Так откуда эта разница между европейцем Александром и московитским прапорщиком на престоле?
По словам одного уважаемого русского историка А.Е. Преснякова, «в годы Александра I могло казаться, что процесс европеизации России доходит до крайних своих пределов. Разработка проектов политического преобразования империи подготовляла переход русского государственного строя к европейским формам государственности; эпоха конгрессов вводила Россию органической частью в «европейский концерт» международных связей, а ее внешнюю политику - в рамки общеевропейской политической системы; конституционное Царство Польское становилось... образцом общего переустройства империи». Совершенно очевидно, что культурно-политическая ориентация страны при Александре, как она описана Пресняковым, ни при каких обстоятельствах не могла спровоцировать вооруженную конфронтацию с Европой. Николаевский переворот ее спровоцировал.
Один из беспощадных обличителей Александра I М.Н. Покровский вынужден был признать, что подготовленный в 1810 году по поручению императора конституционный проект Сперанского «вовсе не был академической работой», напротив, «Сперанский серьезно рассчитывал на осуществление своего проекта, Александр серьезно об этом думал, их противники не менее серьезно опасались введения в России конституции». Ни один историк, как бы ни относился он к Николаю, не смог бы себе представить, чтобы при нем в России могло происходить хоть что-то подобное.
И наконец, именно при Александре Россия ответила на «вызов Петра», как назвал отказ от московитского наследства Герцен, совершенно европейским поколением декабристов, поставившим во главу угла своих революционных проектов, именно конституционную монархию. А также золотым веком русской литературы, который Николаю, как он ни старался, так и не удалось, в отличие от декабристского восстания, подавить. Царствование последнего «екатерининского» самодержца породило небывалый расцвет русской культуры, а Николай создал в стране «нравственную пустыню».

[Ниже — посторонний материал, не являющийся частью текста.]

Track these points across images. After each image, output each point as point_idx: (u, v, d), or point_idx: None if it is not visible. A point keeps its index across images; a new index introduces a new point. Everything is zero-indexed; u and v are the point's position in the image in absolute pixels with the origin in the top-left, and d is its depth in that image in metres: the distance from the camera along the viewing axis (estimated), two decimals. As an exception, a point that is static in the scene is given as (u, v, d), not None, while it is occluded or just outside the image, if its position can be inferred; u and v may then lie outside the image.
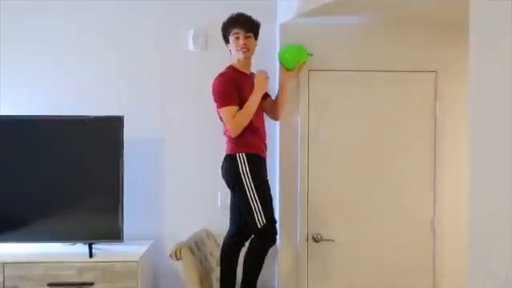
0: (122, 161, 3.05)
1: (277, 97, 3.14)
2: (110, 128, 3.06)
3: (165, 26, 3.35)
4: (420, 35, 3.25)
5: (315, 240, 3.26)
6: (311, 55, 3.13)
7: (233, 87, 2.82)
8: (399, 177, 3.30)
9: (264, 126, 3.01)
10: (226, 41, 2.95)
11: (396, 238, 3.29)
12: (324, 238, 3.26)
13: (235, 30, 2.88)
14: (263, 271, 2.85)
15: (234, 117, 2.81)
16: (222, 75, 2.87)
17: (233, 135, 2.82)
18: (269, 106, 3.13)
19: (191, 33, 3.33)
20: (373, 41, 3.26)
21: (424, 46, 3.25)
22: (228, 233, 2.99)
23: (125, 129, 3.08)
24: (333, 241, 3.26)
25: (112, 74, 3.34)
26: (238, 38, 2.87)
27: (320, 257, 3.27)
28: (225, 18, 2.94)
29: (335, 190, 3.28)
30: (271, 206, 2.84)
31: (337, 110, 3.29)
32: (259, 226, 2.76)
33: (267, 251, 2.82)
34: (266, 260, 2.93)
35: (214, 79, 2.87)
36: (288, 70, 3.11)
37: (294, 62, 3.08)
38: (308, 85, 3.27)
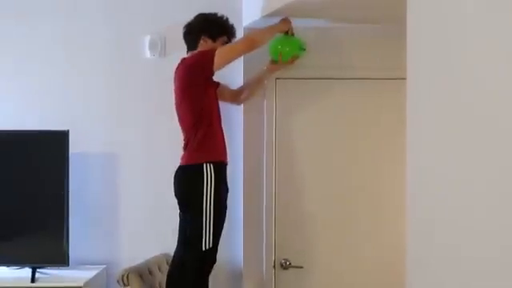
0: (68, 178, 2.85)
1: (251, 83, 2.96)
2: (54, 143, 2.86)
3: (119, 32, 3.11)
4: (392, 41, 2.91)
5: (283, 267, 2.97)
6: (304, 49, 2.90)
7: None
8: (376, 195, 3.00)
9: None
10: (210, 34, 2.76)
11: (371, 265, 2.97)
12: (293, 264, 2.97)
13: (226, 39, 2.83)
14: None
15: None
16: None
17: (216, 61, 2.59)
18: (227, 92, 2.96)
19: (147, 39, 3.08)
20: (343, 46, 2.98)
21: (397, 53, 2.90)
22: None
23: (75, 144, 2.88)
24: (302, 268, 2.96)
25: (62, 85, 3.11)
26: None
27: (288, 286, 2.99)
28: (184, 21, 2.80)
29: (305, 210, 3.00)
30: (221, 232, 2.64)
31: (306, 120, 3.02)
32: (203, 249, 2.56)
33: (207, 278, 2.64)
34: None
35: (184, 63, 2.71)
36: (278, 61, 2.87)
37: (290, 56, 2.86)
38: (275, 94, 3.01)
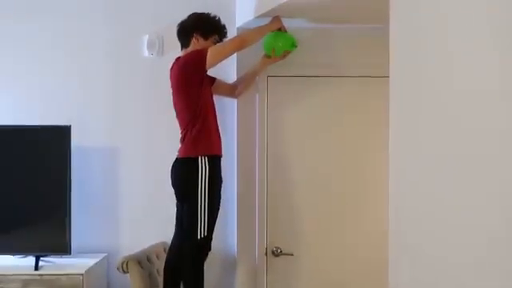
0: (70, 172, 2.98)
1: (246, 77, 3.10)
2: (57, 138, 2.99)
3: (119, 32, 3.25)
4: (381, 41, 3.06)
5: (274, 254, 3.13)
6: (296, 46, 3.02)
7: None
8: (362, 187, 3.16)
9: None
10: (202, 32, 2.89)
11: (357, 252, 3.13)
12: (284, 252, 3.13)
13: (217, 38, 2.94)
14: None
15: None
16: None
17: (208, 59, 2.73)
18: (223, 86, 3.10)
19: (146, 38, 3.22)
20: (334, 45, 3.12)
21: (384, 52, 3.05)
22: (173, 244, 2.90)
23: (77, 138, 3.01)
24: (292, 255, 3.12)
25: (64, 82, 3.24)
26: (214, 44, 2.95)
27: (279, 272, 3.14)
28: (179, 21, 2.93)
29: (295, 201, 3.15)
30: (215, 221, 2.78)
31: (296, 116, 3.17)
32: (199, 237, 2.70)
33: (202, 265, 2.75)
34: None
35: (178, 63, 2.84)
36: (271, 56, 2.99)
37: (282, 51, 2.99)
38: (267, 91, 3.17)
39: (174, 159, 2.84)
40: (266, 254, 3.14)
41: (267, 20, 2.94)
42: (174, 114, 2.88)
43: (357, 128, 3.17)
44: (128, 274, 2.82)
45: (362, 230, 3.15)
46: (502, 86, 1.41)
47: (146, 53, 3.23)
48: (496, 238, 1.42)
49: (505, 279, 1.39)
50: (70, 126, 2.98)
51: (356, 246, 3.15)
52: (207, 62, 2.75)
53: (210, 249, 2.79)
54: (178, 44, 2.95)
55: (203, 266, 2.78)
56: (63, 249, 2.97)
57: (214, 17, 2.95)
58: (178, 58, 2.89)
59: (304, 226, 3.15)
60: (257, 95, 3.17)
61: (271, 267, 3.14)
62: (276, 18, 2.92)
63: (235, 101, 3.18)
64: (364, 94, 3.14)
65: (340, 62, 3.14)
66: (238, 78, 3.15)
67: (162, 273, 2.92)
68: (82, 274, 2.85)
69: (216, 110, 2.90)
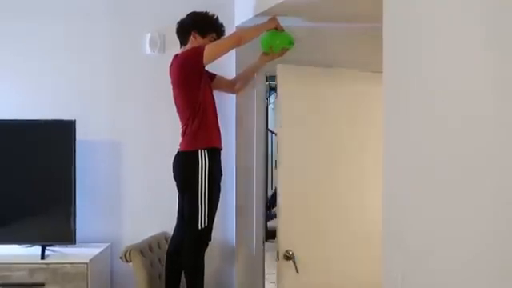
0: (75, 165, 3.08)
1: (245, 73, 3.19)
2: (62, 132, 3.09)
3: (121, 30, 3.34)
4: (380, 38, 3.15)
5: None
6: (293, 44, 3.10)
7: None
8: (359, 181, 3.24)
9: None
10: (199, 30, 2.98)
11: (353, 242, 3.22)
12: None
13: (215, 36, 3.02)
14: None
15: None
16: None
17: (205, 56, 2.82)
18: (223, 82, 3.19)
19: (148, 36, 3.32)
20: (331, 43, 3.24)
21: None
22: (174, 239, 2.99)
23: (82, 132, 3.10)
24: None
25: (68, 79, 3.33)
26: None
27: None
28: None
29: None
30: (215, 212, 2.88)
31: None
32: (199, 228, 2.79)
33: (203, 255, 2.85)
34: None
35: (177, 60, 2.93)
36: (269, 53, 3.07)
37: (280, 48, 3.06)
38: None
39: (174, 152, 2.94)
40: (264, 243, 3.23)
41: (266, 19, 3.01)
42: (175, 109, 2.97)
43: (353, 124, 3.25)
44: (131, 263, 2.91)
45: (357, 220, 3.23)
46: (494, 84, 1.44)
47: (147, 50, 3.33)
48: (490, 234, 1.45)
49: (502, 274, 1.41)
50: (75, 121, 3.08)
51: (352, 237, 3.22)
52: (204, 59, 2.84)
53: (210, 239, 2.88)
54: (178, 41, 3.04)
55: (204, 255, 2.88)
56: (68, 238, 3.07)
57: (212, 15, 3.05)
58: (177, 55, 2.99)
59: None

Думаю, что, по крайней мере, в одном отношении «вызов Петра» и впрямь сработал. Спустя век с четвертью интеллектуальная элита России - «все, что было в ней талантливого, образованного, знатного, благородного и блестящего» - была готова довести его дело до логического конца: ориентированное на Европу самодержавие неизбежно должно было вырастить своих могильщиков.
Наверное, прав был один из самых замечательных эмигрантов Владимир Вейдле, заметив, что «дело Петра переросло его замыслы и переделанная им Россия зажила жизнью гораздо более богатой и сложной, чем та, которую он так свирепо ей навязывал... Он воспитывал мастеровых, а воспитал Державина и Пушкина». Прав, без сомнения, и сам Пушкин, что «новое поколение, воспитанное под влиянием европейским, час от часу привыкало к выгодам просвещения». Или, может быть, просто, как комментировал Н.Я.Эйдельман, «для декабристов и Пушкина требовалось два-три «непоротых» дворянских поколения».
Волей неволей приходится заключить, что «вызов Петра» был с самого начала чреват возникновением декабризма. Уже потому, что, по выражению того же Вейдле, «окно он прорубил не куда-нибудь в Мекку или в Ллхасу», но в Европу.
Прорубая свое окно, Петр круто развернул лишь культурно-политическую ориентацию режима, т.е. сделал практически то же самое, что совершил Николай - только в обратном направлении. Ибо социальная структура России осталась и после Петра старой, по сути, московитской - большинство ее населения как было, так и осталось в рабстве. В результате страна оказалась разодранной надвое, обреченной жить сразу в двух временных измерениях. Ее образованное меньшинство включилось в европейскую жизнь, тогда как крестьянское большинство по-прежнему прозябало в Средневековье.